G. Additional conduct credit
Gonzalez Arroyo argues, and the Attorney General concedes, that he is entitled to an additional 16 days of presentence conduct credits. We agree that the concession is well taken.
The trial court limited Gonzalez Arroyo's presentence conduct credits to 15 percent pursuant to section 2933.1. This was error. The 15 percent credit limitation of section 2933.1 applies to defendants who are convicted of violent felonies listed in section 667.5, subdivision (c). (§ 2933.1, subd. (a).) Gonzalez Arroyo was not convicted of any qualifying felony and he is thus entitled to an additional 16 days of presentence conduct credits.
III. Disposition
The judgment is reversed and the matter is remanded for resentencing.
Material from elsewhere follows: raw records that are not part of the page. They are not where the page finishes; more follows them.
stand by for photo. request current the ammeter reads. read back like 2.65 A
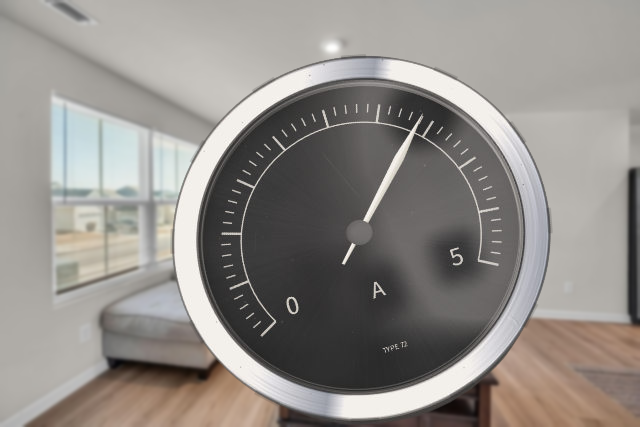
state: 3.4 A
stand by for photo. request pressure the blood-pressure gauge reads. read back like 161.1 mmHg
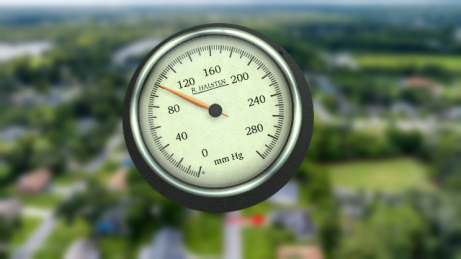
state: 100 mmHg
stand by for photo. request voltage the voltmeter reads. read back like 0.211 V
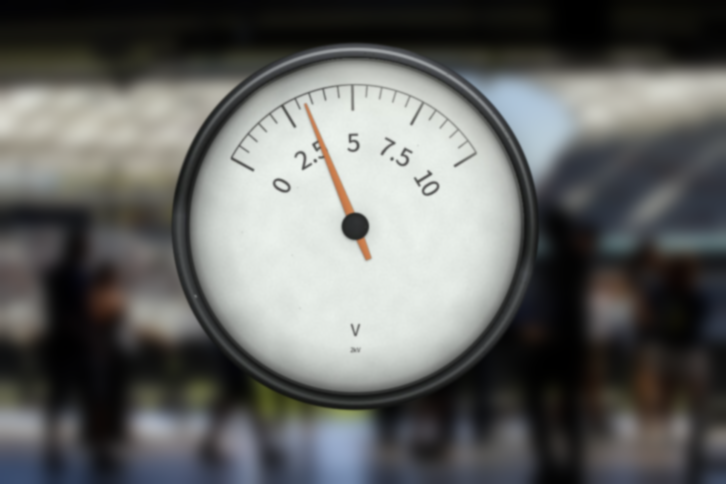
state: 3.25 V
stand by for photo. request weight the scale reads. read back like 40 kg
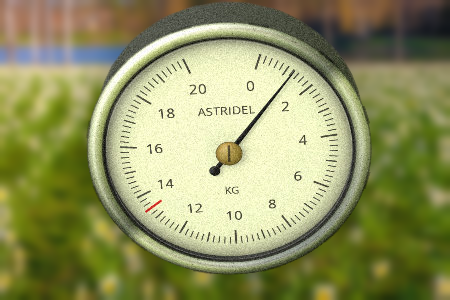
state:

On remand, the prosecution may elect to proceed by meeting the requirements of Penal Code section 1170, subdivision (b)(2) regarding aggravating circumstances or may elect to proceed on the current record. After the prosecution makes that election, the trial court shall resentence Gonzalez Arroyo according to current law, including a recalculation of Gonzalez Arroyo's credits.
WE CONCUR: GREENWOOD, P. J., BAMATTRE-MANOUKIAN, J.